As the pandemic has sent workers home, these gateway markets have experienced the largest exodus of people. They may face long and difficult recoveries, according to Yardi, which studied the 17 million apartments in its database. Landlords in San Francisco, Chicago, Los Angeles and San Jose experienced steep drops in rent growth and absorption year-to-date through August. In New York, rents declined sharply as absorption floundered.
Overall, apartment demand rebounded in many metros in the third quarter. Yardi says the resurgence helped stabilize the market apartment market and kept asking rents from declining as much as would be expected after the historic Q2 declines. Still, Yardi says a second wave of COVID infections could set the recovery back.
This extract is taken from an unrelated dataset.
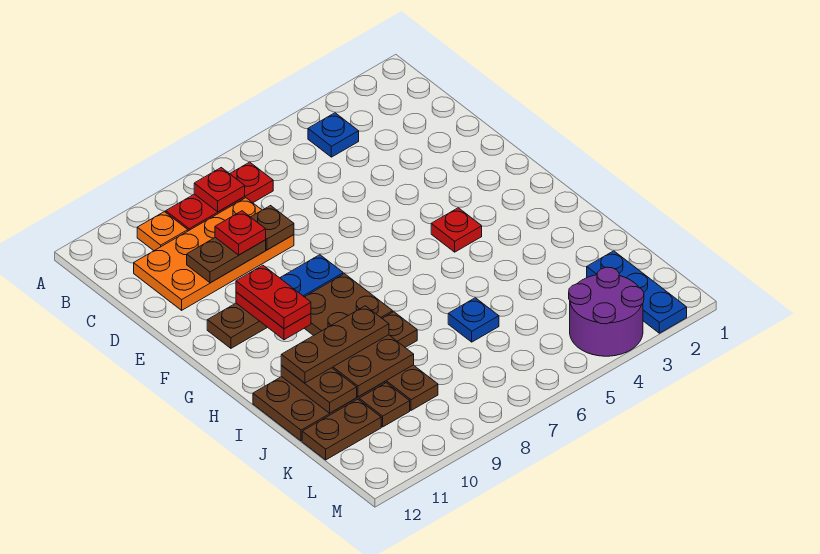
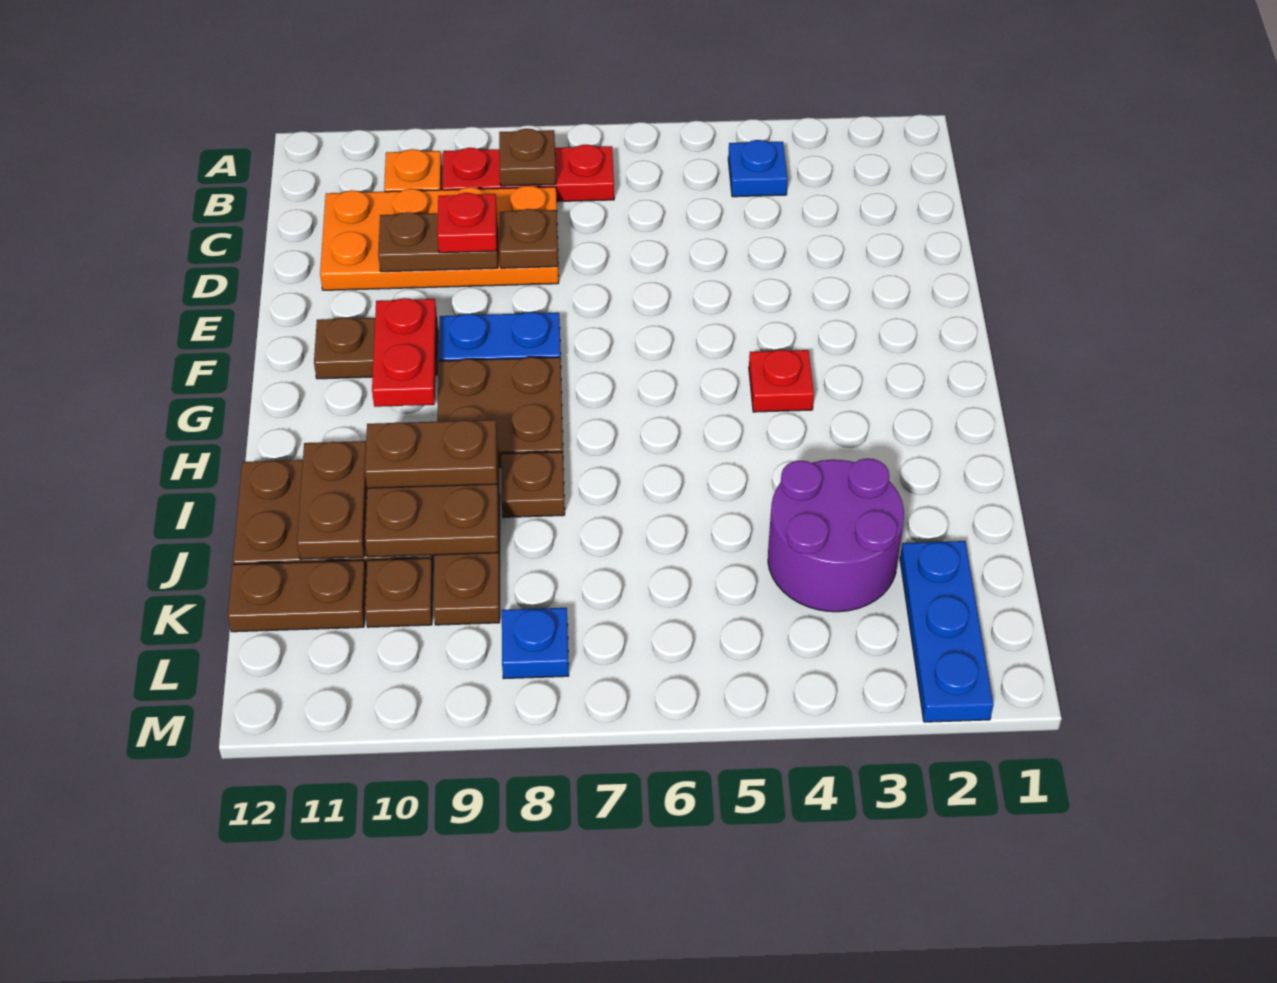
red 1x1 plate [194,168,245,212] -> brown 1x1 plate [499,129,556,186]
red 1x2 plate [236,265,311,329] -> none
brown 1x3 plate [281,306,389,383] -> brown 1x2 plate [365,420,497,488]
blue 1x1 plate [448,298,499,342] -> blue 1x1 plate moved to [502,608,569,679]
purple 2x2 round brick [569,267,644,356] -> purple 2x2 round brick moved to [768,458,904,612]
Rent growth has been strongly correlated to the overall expense of apartments by market. “That is consistent with renters being more budget-conscious at a time of economic hardship,” according to Yardi. “Higher-end units have had the largest decreases in rents and occupancy post-COVID-19.
The metros with higher average rents generally saw negative growth. In lower-priced markets, rent growth was flat or modestly positive.
Affordable Housing Growth
The migration to lower-cost housing could eventually give a boost to affordable housing, which is one demand driver for the asset class. Earlier this year, Novogradac, a national accounting and consulting firm, released a report saying that occupancy rates and rental income at low-income housing tax credit properties recover quickly after economic downturns. As the economic dislocation continues, market-rate apartment residents will start to seek more affordable housing options, increasing demand for affordable units. In a separate report, MRI Software’s Brian Zrimsek predicts that affordable housing demand will not decline.
Other Demand Drivers
John Burns Real Estate Consulting thinks short-term suburban rentals, which it defines as one-to-two-year lease terms—could also be demand drivers for residents looking for work-from-home space and outdoor access. John Burns believes these opportunities will be most available in suburban markets. Renters are seeking larger units in these areas, usually two-to-three bedroom apartments. These renters are less concerned about density, walkability and access to amenities, particularly as many restaurants, retailers and bars are shuttered.